Daar valt veel voor te zeggen. Alleen richt Shambu zijn pijlen op het verkeerde doel. De auteurstheorie is niet de vijand – en is weliswaar historisch gezien, maar niet in essentie patriarchaal, zoals hij ook zelf al schrijft: ‘Het kan net zo gemakkelijk gebruikt worden voor analyse, artikelen en gesprekken over, met name, vrouwelijke en niet-witte mannelijke filmmakers.’ Het pleiten voor het zwaarder meewegen van de representatie van gemarginaliseerde groepen als een waarde in films kan ook binnen films-als-kunst – denk aan bestaande criteria als originaliteit en verdieping – en is hoe dan ook al de standaard bij de kritische ontvangst van documentaires. (Het vergroten van de kritische aandacht voor andere filmische vormen dan de speelfilm, zoals ’televisieseries, kortfilms, online series en video’s, experimentele cinema, en ook documentaires’, omdat gemarginaliseerde groepen daar vaak sterker vertegenwoordigd zijn, is een van de interessantste zijpaden in Shambu’s manifest.)

De kritische strijd voor erkenning van cinema als kunstvorm, waarin de auteurstheorie historisch gezien een cruciale rol heeft gespeeld, kent zelf een relatief gemarginaliseerd bestaan en is verre van gestreden. Die als voornaamste doelwit kiezen dreigt “de baby met het badwater weg te gooien”, wat Shambu op de conferentie juist zei niet te willen.

Terwijl niet kunst, maar maatschappelijke relevantie de belangrijkste motivatie vormt voor Shambu. Dus waarom niet kijken naar de commerciële cinema – films die daadwerkelijk door grote hoeveelheden mensen worden gezien en daarmee substantiële maatschappelijke invloed hebben? Toen op de Woche die vraag uit de zaal kwam, gaf Shambu glimlachend toe nog nooit een Marvel-film gezien te hebben. Maar hij was bekend met de analyses van raciale en genderrepresentaties in Marvel-films, dus hij wilde niet uitsluiten dat zijn theorie eventueel ook daarop van toepassing zou kunnen zijn. Ik zou zeggen: juist. En het is bovendien een strijd die al bezig is, met films als Wonder Woman (Patty Jenkins, 2017) en Black Panther (Ryan Coogler, 2018) tot gevolg – films waarbij de analyse van maatschappelijke relevantie bovendien de kritieken domineerde.

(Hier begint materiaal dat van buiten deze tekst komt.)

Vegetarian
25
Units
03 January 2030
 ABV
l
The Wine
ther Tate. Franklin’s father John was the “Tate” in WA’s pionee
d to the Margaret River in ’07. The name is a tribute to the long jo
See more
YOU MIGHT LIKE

Terwijl het tegelijkertijd zinvoller lijkt de auteurstheorie – de sterkste claim op films-als-kunst die de filmkritiek tot nu toe heeft voortgebracht – niet aan te vallen, maar anders in te vullen. Shambu beweerde op de Woche, dat vrouwen vaker in een collectief willen werken dan mannen en dat de auteurstheorie daarmee niet uit de voeten kan. Of dat eerste nu klopt of niet, de auteursstatus van collectieven (‘het collectief’ was dit jaar zowel op het IFFR als op de Berlinale een thema) is een boeiend onderwerp. Net zoals de eerder genoemde auteursstatus van andere filmische vormen dan de traditionele speelfilm.

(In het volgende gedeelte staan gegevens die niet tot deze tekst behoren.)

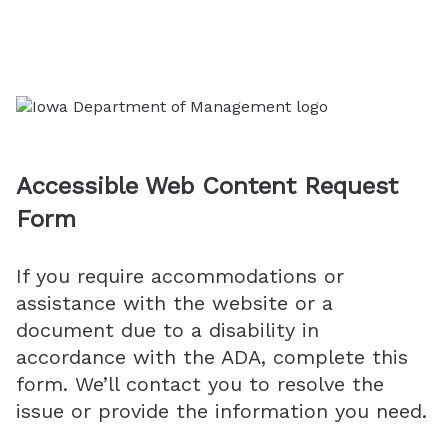
Accessible Web Content Request
Form
If you require accommodations or
assistance with the website or a
document due to a disability in
accordance with the ADA, complete this
form. We’ll contact you to resolve the
issue or provide the information you need.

En er zijn ook nog wel andere mogelijkheden de auteurstheorie uit te breiden. Zoals het intensiveren van de historische herevaluatie van niet-westerse, niet door heteromannen gemaakte cinema: wat is er over het hoofd gezien? Of, wat mij persoonlijk zeer boeit, een herevaluatie van esthetische criteria an sich: hanteren witte heteromannen, als de historisch gezien dominante groep in de westerse filmproductie en filmkritiek, en heteromannen überhaupt, als we bijvoorbeeld ook kijken naar de Indiase of Japanse canon, andere esthetische criteria dan niet-witte, niet-hetero niet-mannen? Zo ja, dan is dat een extra argument voor het streven naar representatieve diversiteit van critici. Want de tegenstelling dat witte heteromannen, omdat ze de status quo niet willen veranderen, films vooral beoordelen op stijl terwijl gemarginaliseerde groepen, die wel revolutionaire ambities hebben, films vooral beoordelen op inhoud, is weliswaar polemisch sterk, maar kan ook een karikatuur worden. En dan dreigt de auteursbaby alsnog weggegooid te worden met het patriarchale badwater.